As if people still actually wondered if John McCain stood for anything besides his own ego and ambition, a new report from The Hill's managing editor Bob Cusack indicates that not only was John McCain interested in leaving the Senate Republican caucus in early 2001, a move that would have handed the chamber to the Democrats, but moreover his staff made the first move to the Democrats in a conversation that only ended when Vermont's Jim Jeffords eventually became an independent caucusing with the Democrats, which put the GOP in the minority in the chamber.
Sen. John McCain (R-Ariz.) was close to leaving the Republican Party in 2001, weeks before then-Sen. Jim Jeffords (Vt.) famously announced his decision to become an Independent, according to former Democratic lawmakers who say they were involved in the discussions.In interviews with The Hill this month, former Sen. Tom Daschle (D-S.D.) and ex-Rep. Tom Downey (D-N.Y.) said there were nearly two months of talks with the maverick lawmaker following an approach by John Weaver, McCain's chief political strategist.
Democrats had contacted Jeffords and then-Sen. Lincoln Chafee (R-R.I.) in the early months of 2001 about switching parties, but in McCain's case, they said, it was McCain's top strategist who came to them.
At the end of their March 31, 2001 lunch at a Chinese restaurant in Bethesda, Md., Downey said Weaver asked why Democrats hadn't asked McCain to switch parties.
Downey, a well-connected lobbyist, said he was stunned.
"You're really wondering?" Downey said he told Weaver. "What do you mean you're wondering?"
"Well, if the right people asked him," Weaver said, according to Downey, adding that he responded, "The calls will be made. Who do you want?" Weaver this week said he did have lunch with Downey that spring, pointing out that he and Downey "are very good friends."

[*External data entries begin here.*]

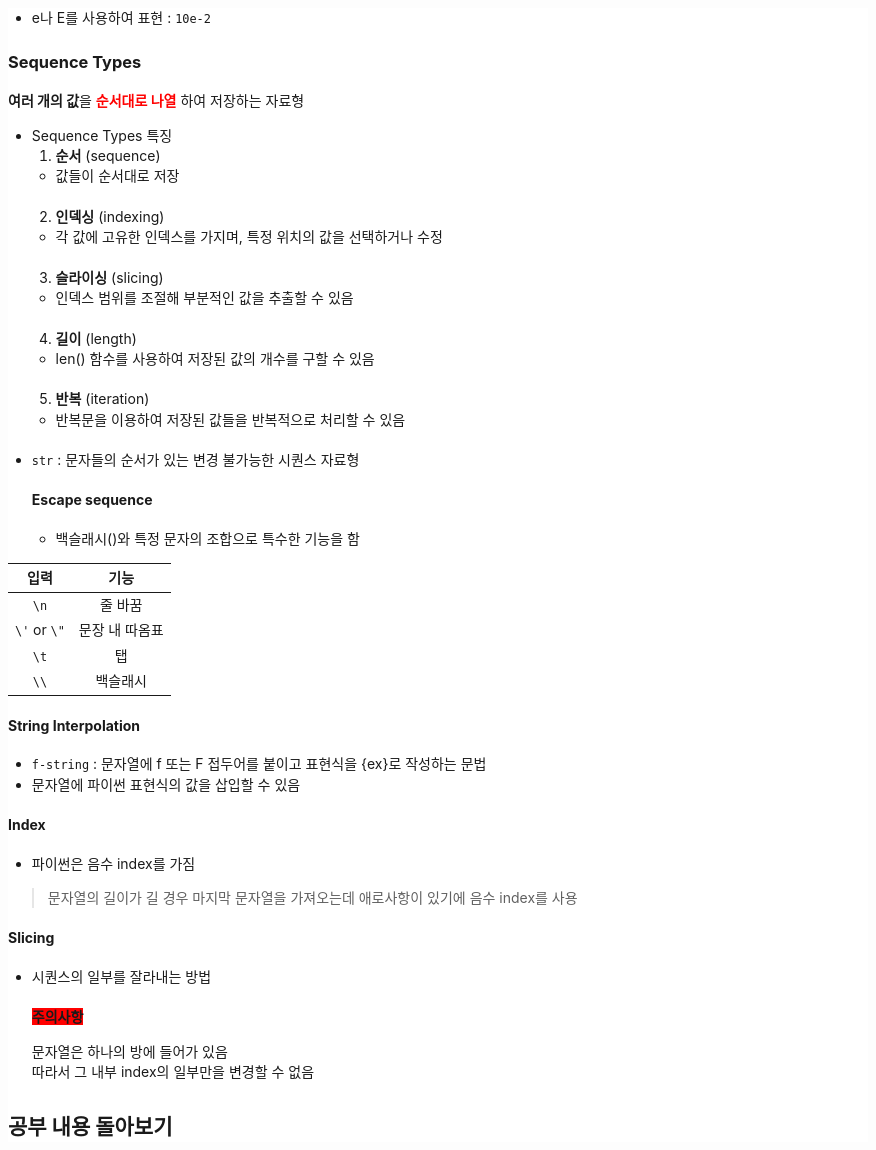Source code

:   - e나 E를 사용하여 표현 : `10e-2`
### Sequence Types
**여러 개의 값**을 **<span style = "color: RED">순서대로 나열</span>** 하여 저장하는 자료형
- Sequence Types 특징
  1. **순서** (sequence)
  - 값들이 순서대로 저장<br></br>
  2. **인덱싱** (indexing)
  - 각 값에 고유한 인덱스를 가지며, 특정 위치의 값을 선택하거나 수정<br></br>
  3. **슬라이싱** (slicing)
  - 인덱스 범위를 조절해 부분적인 값을 추출할 수 있음<br></br>
  4. **길이** (length)
  - len() 함수를 사용하여 저장된 값의 개수를 구할 수 있음<br></br>
  5. **반복** (iteration)
  - 반복문을 이용하여 저장된 값들을 반복적으로 처리할 수 있음
  <br></br>
- `str` : 문자들의 순서가 있는 변경 불가능한 시퀀스 자료형
  #### Escape sequence
  - 백슬래시(\)와 특정 문자의 조합으로 특수한 기능을 함
<div align = "center"> 

|입력|기능|
|:----:|:----:|
|`\n`|줄 바꿈|
|`\'` or `\"`|문장 내 따옴표|
|`\t`|탭|
|`\\`|백슬래시|
</div>

  #### String Interpolation
  - `f-string` : 문자열에 f 또는 F 접두어를 붙이고 표현식을 {ex}로 작성하는 문법
  - 문자열에 파이썬 표현식의 값을 삽입할 수 있음
  #### Index
  - 파이썬은 음수 index를 가짐
  > 문자열의 길이가 길 경우 마지막 문자열을 가져오는데 애로사항이 있기에 음수 index를 사용
  #### Slicing
  - 시퀀스의 일부를 잘라내는 방법
  <br></br>
  **<span style="background-color:RED">주의사항</span>**

    문자열은 하나의 방에 들어가 있음  
    따라서 그 내부 index의 일부만을 변경할 수 없음

## 공부 내용 돌아보기
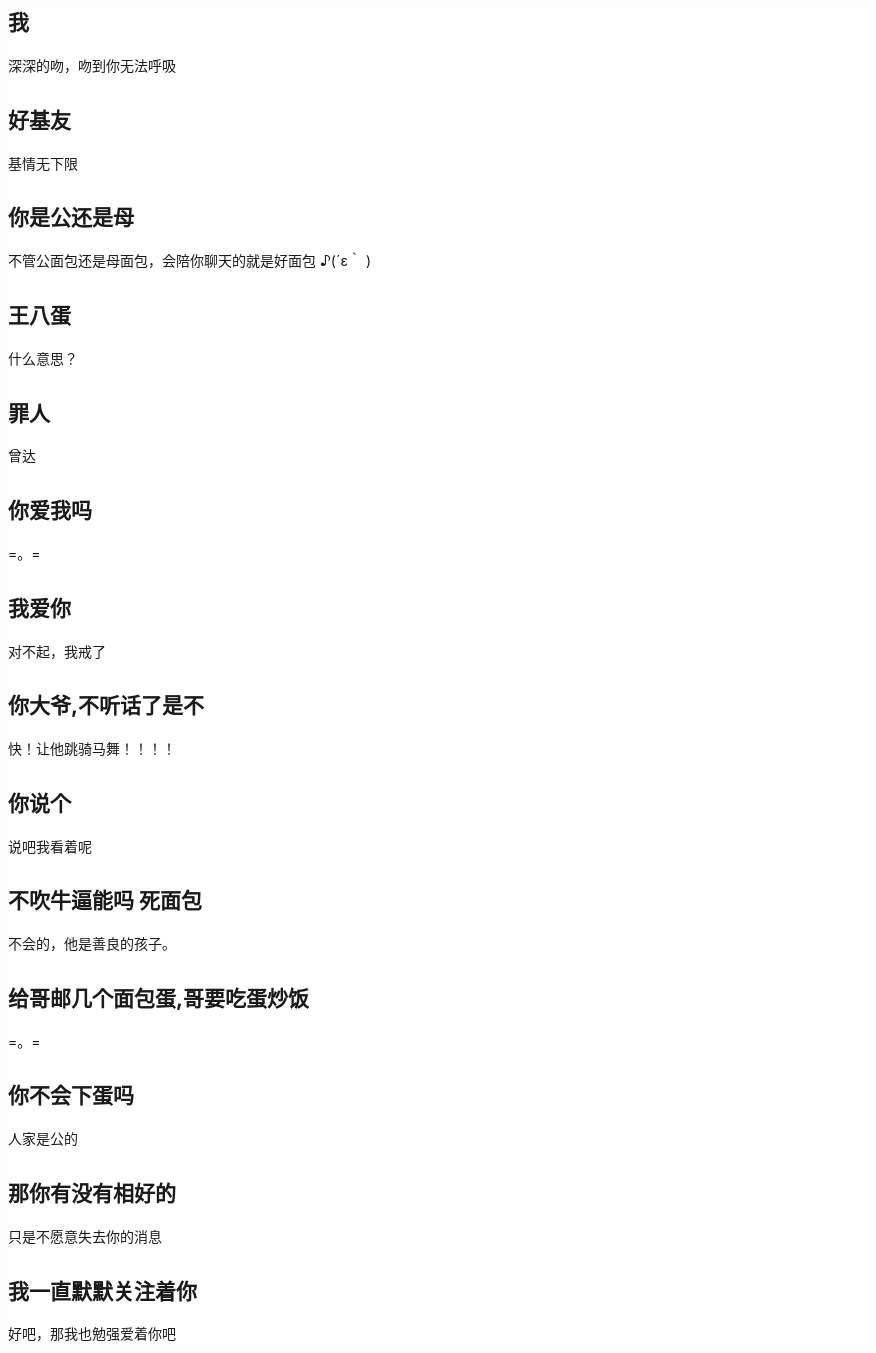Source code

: ## 我
深深的吻，吻到你无法呼吸

## 好基友
基情无下限

## 你是公还是母
不管公面包还是母面包，会陪你聊天的就是好面包
♪(´ε｀ )

## 王八蛋
什么意思？

## 罪人
曾达

## 你爱我吗
=。=

## 我爱你
对不起，我戒了

## 你大爷,不听话了是不
快！让他跳骑马舞！！！！

## 你说个
说吧我看着呢

## 不吹牛逼能吗  死面包
不会的，他是善良的孩子。

## 给哥邮几个面包蛋,哥要吃蛋炒饭
=。=

## 你不会下蛋吗
人家是公的

## 那你有没有相好的
只是不愿意失去你的消息

## 我一直默默关注着你
好吧，那我也勉强爱着你吧
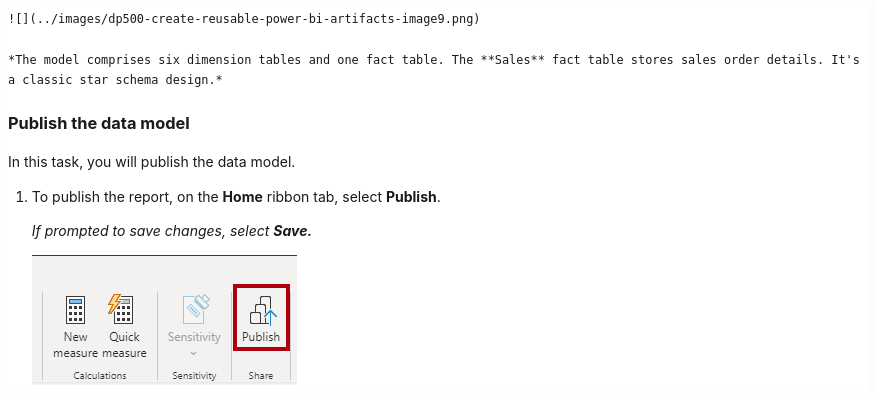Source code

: 	![](../images/dp500-create-reusable-power-bi-artifacts-image9.png)

	*The model comprises six dimension tables and one fact table. The **Sales** fact table stores sales order details. It's a classic star schema design.*

### Publish the data model

In this task, you will publish the data model.

1. To publish the report, on the **Home** ribbon tab, select **Publish**. 

    *If prompted to save changes, select **Save.***

	![](../images/dp500-create-reusable-power-bi-artifacts-image10.png)
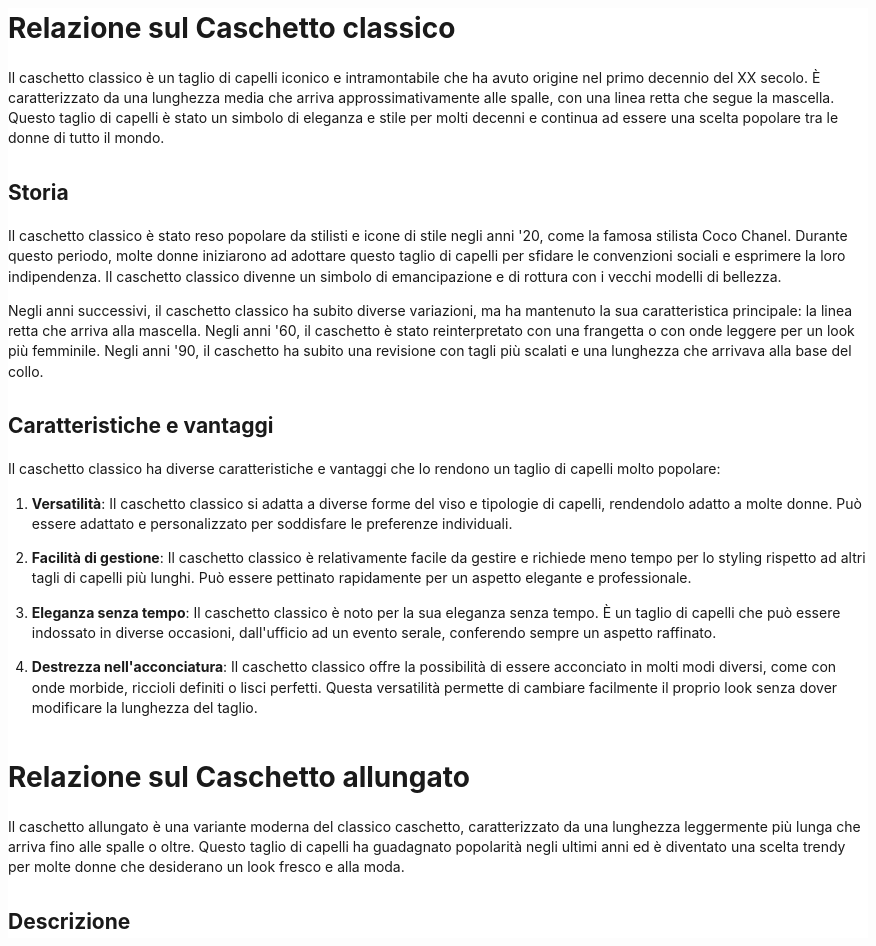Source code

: # Relazione sul Caschetto classico

Il caschetto classico è un taglio di capelli iconico e intramontabile che ha avuto origine nel primo decennio del XX secolo. È caratterizzato da una lunghezza media che arriva approssimativamente alle spalle, con una linea retta che segue la mascella. Questo taglio di capelli è stato un simbolo di eleganza e stile per molti decenni e continua ad essere una scelta popolare tra le donne di tutto il mondo.

## Storia

Il caschetto classico è stato reso popolare da stilisti e icone di stile negli anni '20, come la famosa stilista Coco Chanel. Durante questo periodo, molte donne iniziarono ad adottare questo taglio di capelli per sfidare le convenzioni sociali e esprimere la loro indipendenza. Il caschetto classico divenne un simbolo di emancipazione e di rottura con i vecchi modelli di bellezza.

Negli anni successivi, il caschetto classico ha subito diverse variazioni, ma ha mantenuto la sua caratteristica principale: la linea retta che arriva alla mascella. Negli anni '60, il caschetto è stato reinterpretato con una frangetta o con onde leggere per un look più femminile. Negli anni '90, il caschetto ha subito una revisione con tagli più scalati e una lunghezza che arrivava alla base del collo.

## Caratteristiche e vantaggi

Il caschetto classico ha diverse caratteristiche e vantaggi che lo rendono un taglio di capelli molto popolare:

1. **Versatilità**: Il caschetto classico si adatta a diverse forme del viso e tipologie di capelli, rendendolo adatto a molte donne. Può essere adattato e personalizzato per soddisfare le preferenze individuali.

2. **Facilità di gestione**: Il caschetto classico è relativamente facile da gestire e richiede meno tempo per lo styling rispetto ad altri tagli di capelli più lunghi. Può essere pettinato rapidamente per un aspetto elegante e professionale.

3. **Eleganza senza tempo**: Il caschetto classico è noto per la sua eleganza senza tempo. È un taglio di capelli che può essere indossato in diverse occasioni, dall'ufficio ad un evento serale, conferendo sempre un aspetto raffinato.

4. **Destrezza nell'acconciatura**: Il caschetto classico offre la possibilità di essere acconciato in molti modi diversi, come con onde morbide, riccioli definiti o lisci perfetti. Questa versatilità permette di cambiare facilmente il proprio look senza dover modificare la lunghezza del taglio.

# Relazione sul Caschetto allungato

Il caschetto allungato è una variante moderna del classico caschetto, caratterizzato da una lunghezza leggermente più lunga che arriva fino alle spalle o oltre. Questo taglio di capelli ha guadagnato popolarità negli ultimi anni ed è diventato una scelta trendy per molte donne che desiderano un look fresco e alla moda.

## Descrizione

McCain's press team is pushing back against this story -- and hard -- which is not in the least surprising because of McCain's already tenuous position among the GOP faithful in the race for the party's 2008 presidential nomination. Yet as Cusack notes, "McCain consistently shot down the rumors, though Weaver acknowledged this week that the senator did talk to Democrats about leaving the GOP" [emphasis added].
While this story, in and of itself, does not threaten to sink McCain's candidacy, it does underscore an extremely important point: John McCain is a hopelessly cynical politician willing to say or do just about anything if he believes it will advance his career. To take a prime example of this tendency, McCain only embraced the cause of campaign finance reform after he became caught up in the Keating Five fiasco, a scandal that cost several politicians their careers and nearly cost McCain his own. Yet these are far from the only examples of McCain's unscrupulousness. Just looking back through some of my posts in recent months (which don't even cover the period of time during which McCain came to George W. Bush's aid despite the fact that the two disagreed so strongly on so many issues), McCain has reversed his position on immigration reform, his recent hirings have included a lawbreaker and an employee of a man he called an agent of intolerance, and he has supported moves that would attempt to overturn Roe v. Wade, among many other things.
So with this new revelation, I continue to firmly stand by my previously expressed sentiment that "McCain has proven himself to not be a man of integrity or genuineness but instead just another calculating politician willing to sell out his beliefs in the hopes of winning an election" -- though would perhaps reformulate the second half of the statement about selling out beliefs because it is not entirely clear to me that the John McCain holds any convictions whatsoever.